Recent news suggests that China has begun to sell off US bonds at lightning speed, while the US also posted its largest monthly budget deficit in history in November. According to reports, China's total U.S. debt has reached $160 billion, while the U.S. monthly deficit has reached $314 billion, up 26% from the same period last year. This series of moves shows that the US economy is facing serious difficulties.
The article mentions that the rhythm of the nightmare in the United States has begun, because not only China has begun to take on US debt, but also some other countries such as Japan, the United Kingdom, Canada, Switzerland, Norway, etc. China now holds $700 billion in U.S. debt, up $160 billion from more than $860 billion previously.
The article also mentions the problem of the US fiscal deficit. America's economic problems are not due to a lack of money, but to the fact that expenses are too high and expenses far exceed income. The United States is actually the richest man in the world, but it spends too much, resulting in more and more debts that are difficult to pay off. In order to settle the principal and interest of the debt that is about to mature, the United States can only continue to borrow more money and pay off the old debt with new debt. However, the problem now for the United States is that they can no longer sell new bonds, and even the existing bonds have been sold. Many countries have realized the risks and pitfalls of the U.S. Treasury bonds, and have responded to China's ** actions, exacerbating the U.S. debt crisis.
China's sell-off of U.S. bonds has had a "domino effect", along with the United States' staunch allies Britain, Canada, Japan and South Korea. These countries are aware of the risks of US Treasuries and have decided to reduce their holdings of US Treasuries. This has further exacerbated the U.S. fiscal deficit and debt crisis.

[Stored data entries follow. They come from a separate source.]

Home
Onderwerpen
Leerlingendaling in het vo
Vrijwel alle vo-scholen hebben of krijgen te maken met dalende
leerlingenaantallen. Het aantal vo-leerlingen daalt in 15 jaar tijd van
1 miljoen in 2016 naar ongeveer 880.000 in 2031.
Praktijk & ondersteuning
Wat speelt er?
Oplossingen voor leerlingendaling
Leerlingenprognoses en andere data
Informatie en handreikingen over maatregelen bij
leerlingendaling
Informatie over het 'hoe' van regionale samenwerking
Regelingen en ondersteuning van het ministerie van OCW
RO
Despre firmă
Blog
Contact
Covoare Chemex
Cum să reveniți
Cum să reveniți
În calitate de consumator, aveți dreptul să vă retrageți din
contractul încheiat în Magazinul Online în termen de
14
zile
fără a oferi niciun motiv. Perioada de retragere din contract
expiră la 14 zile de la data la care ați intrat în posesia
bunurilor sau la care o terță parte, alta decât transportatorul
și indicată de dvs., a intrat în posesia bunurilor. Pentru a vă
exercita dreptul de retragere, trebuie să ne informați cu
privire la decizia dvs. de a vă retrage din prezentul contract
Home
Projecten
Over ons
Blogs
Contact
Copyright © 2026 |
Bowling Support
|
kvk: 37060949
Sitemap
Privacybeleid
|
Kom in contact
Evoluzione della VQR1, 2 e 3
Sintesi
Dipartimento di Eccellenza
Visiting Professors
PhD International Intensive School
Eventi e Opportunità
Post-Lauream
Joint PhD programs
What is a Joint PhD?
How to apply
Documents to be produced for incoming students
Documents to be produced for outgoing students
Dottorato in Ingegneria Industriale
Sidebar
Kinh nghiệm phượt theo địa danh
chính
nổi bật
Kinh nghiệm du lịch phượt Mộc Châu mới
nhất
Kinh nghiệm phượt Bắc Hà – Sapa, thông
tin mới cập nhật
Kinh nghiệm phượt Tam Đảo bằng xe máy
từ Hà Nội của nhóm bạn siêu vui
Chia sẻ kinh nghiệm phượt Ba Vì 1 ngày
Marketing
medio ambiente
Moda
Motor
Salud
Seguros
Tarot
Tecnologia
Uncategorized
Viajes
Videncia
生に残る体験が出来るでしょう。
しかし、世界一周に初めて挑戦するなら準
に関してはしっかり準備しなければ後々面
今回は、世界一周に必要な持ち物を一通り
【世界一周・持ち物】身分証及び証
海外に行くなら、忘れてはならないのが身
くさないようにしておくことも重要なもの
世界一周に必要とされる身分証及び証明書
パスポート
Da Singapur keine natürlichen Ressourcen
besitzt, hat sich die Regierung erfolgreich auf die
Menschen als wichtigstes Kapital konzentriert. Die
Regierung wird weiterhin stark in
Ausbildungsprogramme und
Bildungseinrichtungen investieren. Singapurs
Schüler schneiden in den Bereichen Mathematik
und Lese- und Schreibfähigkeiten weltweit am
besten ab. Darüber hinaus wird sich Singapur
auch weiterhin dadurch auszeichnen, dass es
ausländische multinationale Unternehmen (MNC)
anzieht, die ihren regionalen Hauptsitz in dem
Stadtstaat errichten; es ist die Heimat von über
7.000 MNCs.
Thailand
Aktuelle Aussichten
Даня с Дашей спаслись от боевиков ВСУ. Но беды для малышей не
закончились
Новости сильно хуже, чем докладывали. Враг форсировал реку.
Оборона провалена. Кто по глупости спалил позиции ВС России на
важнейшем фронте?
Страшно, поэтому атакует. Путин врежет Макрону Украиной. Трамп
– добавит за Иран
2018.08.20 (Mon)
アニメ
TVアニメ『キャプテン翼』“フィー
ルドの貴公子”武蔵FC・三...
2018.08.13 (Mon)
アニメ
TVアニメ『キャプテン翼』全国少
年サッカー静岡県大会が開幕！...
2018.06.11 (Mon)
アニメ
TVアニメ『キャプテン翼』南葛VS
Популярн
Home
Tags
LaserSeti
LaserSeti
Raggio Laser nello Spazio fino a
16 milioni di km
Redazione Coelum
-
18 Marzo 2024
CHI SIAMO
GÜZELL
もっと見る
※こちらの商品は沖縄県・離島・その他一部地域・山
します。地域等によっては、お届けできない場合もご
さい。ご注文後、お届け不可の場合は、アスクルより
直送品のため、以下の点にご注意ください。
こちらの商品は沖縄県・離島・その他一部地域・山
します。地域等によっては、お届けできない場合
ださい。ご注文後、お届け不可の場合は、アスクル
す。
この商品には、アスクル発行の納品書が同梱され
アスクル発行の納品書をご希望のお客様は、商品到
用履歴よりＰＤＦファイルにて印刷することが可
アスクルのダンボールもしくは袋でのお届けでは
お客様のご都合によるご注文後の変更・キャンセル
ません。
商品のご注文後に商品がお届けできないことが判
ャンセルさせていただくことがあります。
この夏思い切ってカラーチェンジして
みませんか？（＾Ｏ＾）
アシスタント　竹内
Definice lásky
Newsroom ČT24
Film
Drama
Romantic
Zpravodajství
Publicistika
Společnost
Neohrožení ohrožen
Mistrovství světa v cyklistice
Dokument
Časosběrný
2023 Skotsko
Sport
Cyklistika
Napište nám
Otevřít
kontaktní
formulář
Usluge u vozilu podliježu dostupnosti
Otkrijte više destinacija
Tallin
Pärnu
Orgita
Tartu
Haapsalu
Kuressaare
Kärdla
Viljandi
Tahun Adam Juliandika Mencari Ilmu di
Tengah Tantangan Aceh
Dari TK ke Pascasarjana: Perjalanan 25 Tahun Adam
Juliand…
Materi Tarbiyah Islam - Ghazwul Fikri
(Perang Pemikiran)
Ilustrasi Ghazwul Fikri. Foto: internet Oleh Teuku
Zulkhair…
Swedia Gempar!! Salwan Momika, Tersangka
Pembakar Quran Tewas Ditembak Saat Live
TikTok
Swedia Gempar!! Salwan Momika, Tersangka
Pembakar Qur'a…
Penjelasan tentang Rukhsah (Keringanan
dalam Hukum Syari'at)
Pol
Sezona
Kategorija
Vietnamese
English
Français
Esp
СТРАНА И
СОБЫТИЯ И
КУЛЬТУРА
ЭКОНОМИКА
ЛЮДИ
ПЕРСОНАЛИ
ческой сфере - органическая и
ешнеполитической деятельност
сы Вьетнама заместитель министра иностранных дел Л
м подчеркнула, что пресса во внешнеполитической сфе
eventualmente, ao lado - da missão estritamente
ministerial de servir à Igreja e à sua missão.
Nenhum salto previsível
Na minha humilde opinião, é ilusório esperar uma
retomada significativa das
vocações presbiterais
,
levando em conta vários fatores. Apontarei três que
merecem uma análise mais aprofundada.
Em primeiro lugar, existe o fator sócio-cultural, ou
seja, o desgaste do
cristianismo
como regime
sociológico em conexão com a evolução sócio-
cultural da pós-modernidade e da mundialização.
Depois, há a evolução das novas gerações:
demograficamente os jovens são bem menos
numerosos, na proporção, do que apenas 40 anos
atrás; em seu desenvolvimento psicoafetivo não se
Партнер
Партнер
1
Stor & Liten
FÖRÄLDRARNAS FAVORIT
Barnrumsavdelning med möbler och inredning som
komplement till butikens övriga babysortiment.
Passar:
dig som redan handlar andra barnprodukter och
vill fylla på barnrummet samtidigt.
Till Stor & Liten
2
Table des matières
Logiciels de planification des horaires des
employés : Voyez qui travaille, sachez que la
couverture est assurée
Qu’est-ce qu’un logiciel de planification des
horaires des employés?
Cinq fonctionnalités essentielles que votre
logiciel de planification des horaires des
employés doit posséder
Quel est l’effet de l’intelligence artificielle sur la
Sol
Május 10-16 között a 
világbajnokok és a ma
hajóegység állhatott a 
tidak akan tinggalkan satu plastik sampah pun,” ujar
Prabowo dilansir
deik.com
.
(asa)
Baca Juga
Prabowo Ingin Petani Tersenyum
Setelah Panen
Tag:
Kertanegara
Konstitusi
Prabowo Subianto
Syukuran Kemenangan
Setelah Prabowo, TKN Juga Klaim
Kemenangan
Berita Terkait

In order to make up for the debt crisis and fiscal deficit, the United States** can only continue to issue Treasury bonds. However, the problem now is that the United States can no longer sell these bonds. Investors' panic over U.S. Treasuries has led to a flow of funds, resulting in a rapid rally. But this is only a temporary appearance, and the structural problems of the United States have not been substantively resolved.
Faced with the debt crisis and fiscal deficit, the United States** has been unable to find an effective solution. The article points out that under Biden's leadership, the future of the United States is worrying. The United States, already mired in debt, could eventually collapse and lose its hegemony.
However, the collapse of the US economy is also not a good thing for the world. Therefore, China should be prudent and cautious in its actions. At this time, China should strengthen cooperation with other countries to jointly address global economic risks and promote win-win and sustainable development.
The U.S. fiscal deficit and debt crisis are not only internal problems in the United States, but also pose greater risks and impacts to the global economy. As an important player in the global economy, China needs to maintain a high degree of attention and vigilance against the trend of the US economy and the debt crisis. In the process of responding to this challenge, China can jointly address global economic risks and contribute to economic recovery and sustainable development through US debt and strengthening cooperation with other countries.
Finally, we need to realize that the global economy is an interdependent system, and countries need to strengthen cooperation and coordination to address challenges together. It is only through cooperation that we can achieve mutual development and prosperity.